The U.S. National Science Foundation (NSF) has long been integral to the development of the infrastructure, tools, and training required for gleaning insights from large data sets. With a recent $5 million (€4.68 million) investment, they are creating four big data hubs so scientists can investigate research topics with an everyday impact in their region.
The four hubs are located at Columbia University (Northeast); Georgia Institute of Technology and the University of North Carolina (South); the University of Illinois at Urbana-Champaign (Midwest); and the University of California, San Diego, the University of California, Berkeley, and the University of Washington (West). Alaskan and Hawaiian researchers will work through the West hub, and U.S. territories are welcome to participate in any regional hub.
“By establishing partnerships among likeminded stakeholders,” says Jim Kurose, NSF’s assistant director for Computer and Information Science and Engineering, “BD Regional Innovation Hubs represent a unique approach to improving the impact of data science.”
Each of the hubs chose research foci mirroring regional strengths and challenges. For instance, the Midwest hub is situated near one of the largest freshwater reservoirs in the world. The Midwest is also home to Mayo Clinic, world-renowned leader in healthcare, and Eli Lilly, one of the world’s largest pharmaceutical companies. And, as the third most populous city in the US, Chicago employs many smart city management concepts.
For these reasons, the Midwest hub will focus on:
- Society (e.g., smart cities and communities; network science; business analytics)
- Natural and built world (e.g., water, food, and energy; digital agriculture; transportation; and advanced manufacturing)
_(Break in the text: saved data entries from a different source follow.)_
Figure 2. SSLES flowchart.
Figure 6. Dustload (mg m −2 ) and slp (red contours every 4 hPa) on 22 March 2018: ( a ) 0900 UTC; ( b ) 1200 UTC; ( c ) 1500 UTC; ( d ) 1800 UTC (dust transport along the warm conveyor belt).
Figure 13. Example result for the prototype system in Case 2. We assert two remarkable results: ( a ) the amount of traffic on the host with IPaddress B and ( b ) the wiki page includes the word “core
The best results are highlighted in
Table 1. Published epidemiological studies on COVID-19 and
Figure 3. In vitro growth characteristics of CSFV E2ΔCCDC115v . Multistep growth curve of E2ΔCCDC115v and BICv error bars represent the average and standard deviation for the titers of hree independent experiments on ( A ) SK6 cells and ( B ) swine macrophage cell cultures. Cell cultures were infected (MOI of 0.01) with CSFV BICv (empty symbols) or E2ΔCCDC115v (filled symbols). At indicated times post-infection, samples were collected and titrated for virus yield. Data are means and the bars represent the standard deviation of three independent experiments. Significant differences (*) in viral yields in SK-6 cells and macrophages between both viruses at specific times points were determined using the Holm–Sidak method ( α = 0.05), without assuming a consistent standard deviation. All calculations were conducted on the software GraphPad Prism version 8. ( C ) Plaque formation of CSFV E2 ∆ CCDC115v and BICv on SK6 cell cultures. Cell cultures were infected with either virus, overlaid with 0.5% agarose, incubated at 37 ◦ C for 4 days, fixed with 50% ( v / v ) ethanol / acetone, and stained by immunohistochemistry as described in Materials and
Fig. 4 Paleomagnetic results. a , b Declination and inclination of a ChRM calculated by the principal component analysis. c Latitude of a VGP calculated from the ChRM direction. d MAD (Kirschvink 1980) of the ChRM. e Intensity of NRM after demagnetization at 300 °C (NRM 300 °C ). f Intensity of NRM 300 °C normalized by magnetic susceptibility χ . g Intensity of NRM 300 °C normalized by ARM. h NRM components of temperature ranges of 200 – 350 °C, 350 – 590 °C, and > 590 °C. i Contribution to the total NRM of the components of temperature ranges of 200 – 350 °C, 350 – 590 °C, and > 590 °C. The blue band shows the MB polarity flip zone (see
- Healthcare and biomedical research
“Big data will help us determine how much water to use for raising food, how much for drinking, and how much to leave untouched,” said Edward Seidel, principal investigator of the Midwest hub and director of the National Center for Supercomputing Applications. “It will help us decide how to allocate resources based on current soil, crop, and climate decisions — ultimately, how to make the smartest decisions possible for the benefit of the people who live here.”
The other hubs will have similar foci:
- Northeast hub: Big data in health, energy, finance, cities/regions, discovery science, and data science in education (connecting research will include data sharing, privacy and security, ethics and policy, and education)
- Southern hub: Healthcare, coastal hazards, industrial big data, materials and manufacturing, and habitat planning
- Western hub: Big data technologies, managing natural resources and hazards, precision medicine, metro data science, and data-enabled scientific discovery and learning
The Big Data Hubs program is an offshoot of the National Big Data Research and Development Initiative President Obama launched in early 2012. Under that initiative, six federal departments pledged over $200M (€187 million) to fund the forward-thinking research thrust, launching new fields of otherwise inaccessible inquiry.
Given reduced coordination costs, the NSF expects partnerships with Fortune 500 companies and smaller research and education institutions to form more easily. Greasing the wheel in this way ensures “teams of data science researchers will come together with domain experts, with cities and municipalities, and with anchor institutions to accelerate progress in a wide range of science and education domains with the potential for great societal benefit,” says Kurose.